「A5カブリオレ」、まもなく公開【ジュネーブショー09】

2009.02.26 自動車ニュース

【ジュネーブショー09】「アウディA5/S5カブリオレ」、ジュネーブで初お目見え

独アウディは、4座オープンモデル「A5カブリオレ」と「S5カブリオレ」をジュネーブショーに展示する。両車の一般公開はこれが初となる。

■ソフトトップを備えた4シーターのオープンモデル

既報のとおり2008年12月にフォトデビューを果たした「A5/S5カブリオレ」が、3月のジュネーブショーで初めて一般に公開される。

A5の新たなバリエーションとなるA5カブリオレは、1991年デビューの「アウディ・カブリオレ」や2002年の「アウディA4カブリオレ」の流れを汲むアウディの4シーターオープンモデル。軽量で、デザイン性を損なわないとの理由から、「TTロードスター」同様、ソフトトップが採用されている。電動ソフトトップは、スイッチの操作だけで開閉が可能なフルオートマチックタイプ。操作に要する時間はオープン時15秒、クローズ時17秒で、50km/h以下なら走行中の開閉操作も可能だ。
オープン時にソフトトップはトランク内に収納されるが、その際必要となるスペースはトランクの上部数cm、容量にして60リッターほど。その場合でも320リッターのトランクスペースが確保される。ソフトトップは3層構造の標準タイプのほか、遮音性を高めた“アコースティックトップ”がオプションで用意される。

A5カブリオレならではの装備としては、風の巻き込みを防ぐウインドディフレクターが標準で装着される。フロントシートは、シートヒーターに加えて、首の付近に温風を吹きかける“ネックレベルヒーター”をオプション設定。また、直射日光を受けても温度上昇が抑えられる特殊加工のレザーをシート用に用意。炎天下で20度程度、温度上昇を抑制できるという。

■最新のパワートレインを搭載

A5カブリオレには、計7種類のエンジンが用意される。ガソリンエンジンは1.8リッターと2リッターがターボ付きのTFSI、3.2リッターV6が自然吸気のFSIで、最高出力の低い順から、1.8 TFSI(160ps)、2.0 TFSI(180psと211psの2バージョンが存在)、3.2 FSI(265ps)の4タイプ。一方、ディーゼルターボは2.0 TDI(170ps)、2.7 TDI(190ps)、3.0 TDI(240ps)の3種類で、2.7 TDIと3.0 TDIはV6である。
トランスミッションには、FFモデルはマニュアルまたはマルチトロニックと呼ばれるCVTが、4WDのクワトロにはマニュアルまたはデュアルクラッチギアボックスの7段Sトロニックが組み合わされる。また、クワトロでは、後輪左右のトルク配分を制御することでコーナリングをサポートする“スポーツディファレンシャル”がオプション設定される。
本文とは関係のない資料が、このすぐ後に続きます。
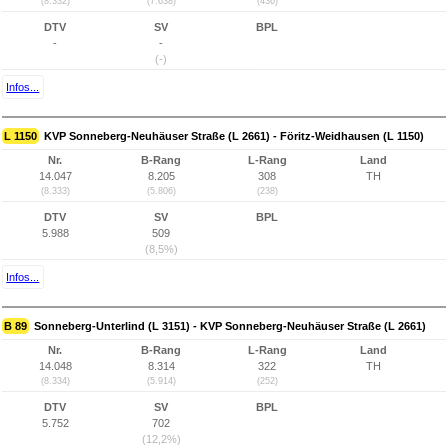
(8.332)
(7.638)
(436)
DTV
SV
BPL
-
-
(-)
Infos...
L 1150
KVP Sonneberg-Neuhäuser Straße (L 2661) - Föritz-Weidhausen (L 1150)
Nr.
B-Rang
L-Rang
Land
14.047
8.205
308
TH
(8.333)
(5.806)
(238)
DTV
SV
BPL
5.988
509
(8,5%)
Infos...
B 89
Sonneberg-Unterlind (L 3151) - KVP Sonneberg-Neuhäuser Straße (L 2661)
Nr.
B-Rang
L-Rang
Land
14.048
8.314
322
TH
(8.334)
(5.914)
(252)
DTV
SV
BPL
5.752
702
(12,2%)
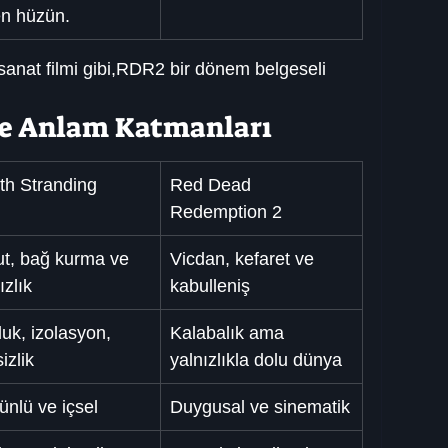
en hüzün.
sanat filmi gibi,RDR2 bir dönem belgeseli 
ve Anlam Katmanları
th Stranding
Red Dead 
Redemption 2
t, bağ kurma ve 
Vicdan, kefaret ve 
ızlık
kabulleniş
uk, izolasyon, 
Kalabalık ama 
izlik
yalnızlıkla dolu dünya
nlü ve içsel
Duygusal ve sinematik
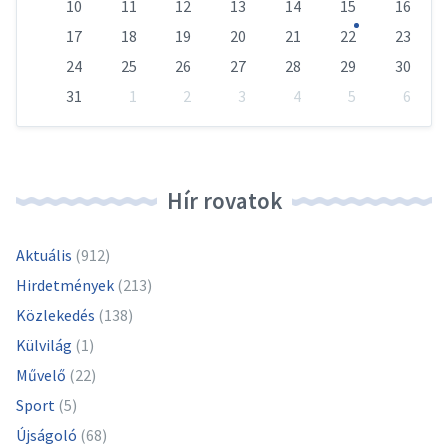
10
11
12
13
14
15
16
17
18
19
20
21
22
23
24
25
26
27
28
29
30
31
1
2
3
4
5
6
Vissza
a
naptári
napokhoz
Hír rovatok
Aktuális
(912)
Hirdetmények
(213)
Közlekedés
(138)
Külvilág
(1)
Művelő
(22)
Sport
(5)
Újságoló
(68)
さらに、好みに応じてダンパーの減衰力やエンジンの特性、ステアリングのアシスト量が変えられる“アウディドライブセレクト”もオプションとして用意するなど、A4、A5シリーズの最新技術がこのA5カブリオレにも盛り込まれている。

■S5カブリオレには3.0 TFSIを搭載

A5カブリオレとともにデビューするのが、スポーツモデルのS5カブリオレだ。S5クーペが4.2リッターV8を搭載するのに対し、S5カブリオレは、ひとあし先にS4に採用されたスーパーチャージャー付3リッターV6が載ることになった。この3.0 TFSIは、333psと44.8kgmというV8並みのスペックを持ち、0-100km/h加速5.6秒というアスリートぶりを示す一方、10.4km/リッターの燃費性能を誇る。エンジンのダウンサイジングはこのS5カブリオレにも及んでいるというわけだ。
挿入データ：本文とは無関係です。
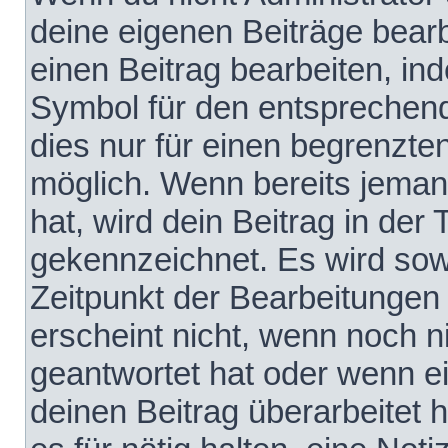
deine eigenen Beiträge bear
einen Beitrag bearbeiten, in
Symbol für den entsprechende
dies nur für einen begrenzte
möglich. Wenn bereits jeman
hat, wird dein Beitrag in der
gekennzeichnet. Es wird sowo
Zeitpunkt der Bearbeitungen
erscheint nicht, wenn noch 
geantwortet hat oder wenn e
deinen Beitrag überarbeitet h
A5/S5カブリオレは、2009年第2四半期にヨーロッパでの発売が予定されている。価格はもっともベーシックなA5カブリオレ 1.8 TFSIが3万7300ユーロ(邦貨にして約470万円)から。日本市場については、すでに2009年中の導入が発表されているが、モデルラインナップや詳しい時期は現時点では未定とのこと。個人的には秋から冬にかけての絶好のシーズンに間にあってほしい……と願っている。